Damit will sie den CO2-Fußabdruck Europas verringern und die Energiekosten für die europäischen Verbraucher senken. Die Maßnahmen umfassen erstmals Anforderungen an die Reparierbarkeit und Recyclingfähigkeit und tragen zu den Zielen der Kreislaufwirtschaft bei, indem die Lebensdauer, Wartung, Wiederverwendung und Recyclingfähigkeit von Geräten sowie die Handhabung von Altgeräten verbessert werden.

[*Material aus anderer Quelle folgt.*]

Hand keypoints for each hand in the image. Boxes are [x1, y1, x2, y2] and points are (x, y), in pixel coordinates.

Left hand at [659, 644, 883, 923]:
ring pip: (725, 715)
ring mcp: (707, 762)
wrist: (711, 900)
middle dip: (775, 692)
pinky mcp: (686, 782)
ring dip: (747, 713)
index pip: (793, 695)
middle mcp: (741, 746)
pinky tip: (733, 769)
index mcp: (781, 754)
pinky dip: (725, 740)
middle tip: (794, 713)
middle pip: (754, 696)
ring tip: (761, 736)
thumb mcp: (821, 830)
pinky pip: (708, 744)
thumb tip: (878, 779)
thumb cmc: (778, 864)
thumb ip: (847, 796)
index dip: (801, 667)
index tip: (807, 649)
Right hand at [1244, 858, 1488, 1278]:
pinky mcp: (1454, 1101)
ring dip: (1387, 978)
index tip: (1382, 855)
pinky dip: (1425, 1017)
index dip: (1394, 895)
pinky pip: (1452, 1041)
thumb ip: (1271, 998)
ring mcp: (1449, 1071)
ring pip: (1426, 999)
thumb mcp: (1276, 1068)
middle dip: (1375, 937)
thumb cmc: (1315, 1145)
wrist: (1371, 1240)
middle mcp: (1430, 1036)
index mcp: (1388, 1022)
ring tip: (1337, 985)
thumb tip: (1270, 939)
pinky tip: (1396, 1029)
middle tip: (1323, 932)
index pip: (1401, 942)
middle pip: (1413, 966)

Die EU-Kommission geht davon aus, dass durch diese Maßnahmen in Verbindung mit den am 11.03.2019 angenommenen Vorschriften zu Energielabels bis 2030 Endenergieeinsparungen von 167 TWh jährlich erzielt werden. Dies entspricht dem jährlichen Energieverbrauch Dänemarks und kommt einer Einsparung von über 46 Mio. t CO2-Äquivalent gleich. Durch diese Maßnahmen können europäische Haushalte durchschnittlich 150 Euro im Jahr einsparen.

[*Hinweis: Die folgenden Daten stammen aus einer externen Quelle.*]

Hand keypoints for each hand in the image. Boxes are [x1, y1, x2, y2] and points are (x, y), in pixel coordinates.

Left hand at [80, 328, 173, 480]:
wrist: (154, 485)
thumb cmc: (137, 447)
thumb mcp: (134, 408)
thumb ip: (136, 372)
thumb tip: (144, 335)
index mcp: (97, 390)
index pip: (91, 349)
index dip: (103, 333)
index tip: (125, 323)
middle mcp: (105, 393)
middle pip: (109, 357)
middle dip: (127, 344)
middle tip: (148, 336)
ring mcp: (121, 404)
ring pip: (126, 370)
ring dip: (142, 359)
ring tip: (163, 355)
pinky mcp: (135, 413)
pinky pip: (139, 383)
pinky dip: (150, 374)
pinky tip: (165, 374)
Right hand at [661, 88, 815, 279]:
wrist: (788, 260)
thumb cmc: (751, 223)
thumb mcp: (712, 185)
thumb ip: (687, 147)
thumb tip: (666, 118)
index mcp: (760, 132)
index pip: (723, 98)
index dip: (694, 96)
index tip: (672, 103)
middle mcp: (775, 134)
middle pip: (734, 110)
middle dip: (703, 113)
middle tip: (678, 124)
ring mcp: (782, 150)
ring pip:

Diese Einsparungen kommen zu denjenigen hinzu, die durch die geltenden Anforderungen an das Ökodesign und die Energieverbrauchskennzeichnung erreicht werden, und bis 2020 jährlich bei rund 150 Mio. t RÖE (Mio. Tonnen Rohöleinheiten) liegen dürften. Dies entspricht etwa dem jährlichen Primärenergieverbrauch von Italien. Für die Verbraucher bedeutet dies bereits eine durchschnittliche Einsparung von bis zu 285 Euro pro Jahr bei ihren privaten Haushaltsenergiekosten.

Nächste Schritte

Nach der Annahme werden die Texte in den kommenden Wochen im Amtsblatt der EU veröffentlicht und treten 20 Tage danach in Kraft.

Hintergrund

Nach einem Konsultationsprozess hat die EU-Kommission zehn Durchführungsverordnungen zum Ökodesign angenommen, die Energieeffizienz- und andere Anforderungen für die folgenden Produktgruppen enthalten: Kühlgeräte, Waschmaschinen, Geschirrspüler, elektronische Displays (einschließlich Fernsehgeräte), Lichtquellen und separate Betriebsgeräte, externe Netzteile, Elektromotoren, Kühlgeräte mit Direktverkaufsfunktion (z.B. Kühlgeräte in Supermärkten, Verkaufsautomaten für Kaltgetränke), Transformatoren und Schweißgeräte.